Target deduplication¶
1. String duplicates¶
Identical entries in the target list are removed. Each entry is normalized for comparison: CIDRs are expanded to their first host address, IPs are canonicalized (leading zeros removed), hostnames are compared as-is.
2. Resolution and IP-level unification¶
After string deduplication, all entries are resolved into IP addresses:
- CIDRs are expanded into individual host IPs
- Hostnames are resolved via DNS (IPv4, with retries on failure)
- When multiple hostnames resolve to the same IP, they are collapsed into a single target. The resolved IP becomes the key, all originating hostnames are kept as metadata.
If single_resolve is enabled, only the first resolved IP per hostname is used — useful for CDN cases where one hostname resolves to many IPs.

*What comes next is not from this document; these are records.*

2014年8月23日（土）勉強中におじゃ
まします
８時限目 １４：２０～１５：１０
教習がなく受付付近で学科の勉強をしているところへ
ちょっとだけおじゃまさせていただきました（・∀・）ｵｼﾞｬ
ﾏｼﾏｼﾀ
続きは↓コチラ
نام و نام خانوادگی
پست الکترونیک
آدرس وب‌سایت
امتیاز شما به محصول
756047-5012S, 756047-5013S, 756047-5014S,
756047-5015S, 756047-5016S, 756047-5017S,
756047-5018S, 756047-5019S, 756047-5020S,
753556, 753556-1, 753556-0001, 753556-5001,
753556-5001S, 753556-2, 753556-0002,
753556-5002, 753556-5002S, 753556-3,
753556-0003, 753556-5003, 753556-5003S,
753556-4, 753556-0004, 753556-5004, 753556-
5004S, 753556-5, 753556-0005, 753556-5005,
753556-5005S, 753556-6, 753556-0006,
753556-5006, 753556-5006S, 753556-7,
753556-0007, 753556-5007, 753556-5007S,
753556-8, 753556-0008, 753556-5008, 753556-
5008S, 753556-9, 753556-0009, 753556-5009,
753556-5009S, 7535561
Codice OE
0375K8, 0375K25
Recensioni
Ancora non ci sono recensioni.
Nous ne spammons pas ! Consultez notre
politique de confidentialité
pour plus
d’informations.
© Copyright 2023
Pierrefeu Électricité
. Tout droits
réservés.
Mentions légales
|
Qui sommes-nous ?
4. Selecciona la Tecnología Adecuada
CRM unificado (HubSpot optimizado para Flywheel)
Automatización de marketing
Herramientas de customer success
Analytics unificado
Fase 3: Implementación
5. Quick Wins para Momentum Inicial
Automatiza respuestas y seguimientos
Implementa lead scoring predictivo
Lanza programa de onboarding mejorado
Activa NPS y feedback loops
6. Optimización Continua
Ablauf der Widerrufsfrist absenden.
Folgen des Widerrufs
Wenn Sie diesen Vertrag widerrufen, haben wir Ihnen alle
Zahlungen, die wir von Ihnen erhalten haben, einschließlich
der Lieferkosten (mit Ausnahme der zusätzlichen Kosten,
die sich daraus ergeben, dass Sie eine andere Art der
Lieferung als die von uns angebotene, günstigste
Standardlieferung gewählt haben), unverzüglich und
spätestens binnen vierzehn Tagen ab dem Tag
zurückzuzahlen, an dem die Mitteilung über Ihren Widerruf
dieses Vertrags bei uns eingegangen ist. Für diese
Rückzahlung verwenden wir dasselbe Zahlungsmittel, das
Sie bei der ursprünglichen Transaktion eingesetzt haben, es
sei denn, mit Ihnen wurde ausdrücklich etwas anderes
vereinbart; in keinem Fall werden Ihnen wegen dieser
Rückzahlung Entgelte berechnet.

System-level deduplication¶
3. Skipping already stored targets¶
Targets already present in ScanLedger for the current project are excluded from scanning. This includes hostnames that resolve to an already known IP. If an excluded target carried new hostnames, those hostnames are still merged into the existing record without triggering a new scan.
This applies when using Insert mode. Other modes rescan existing targets to update their data.
4. Queue deduplication¶
Targets already queued for the current project are skipped. This is checked both before dispatching and immediately before sending each task, to handle race conditions between concurrent scan requests.
Effect¶
The result: raw target lists with duplicates, overlapping ranges, and mixed hostnames are reduced to a set of unique targets that haven't been scanned yet. Team members can submit overlapping scopes without coordination — duplicates are filtered automatically.
In practice, host deduplication alone provided ~20% reduction in one scenario and nearly 50% in another. See Scan Less, Find More: DNS Deduplication for Large Scopes for measured examples.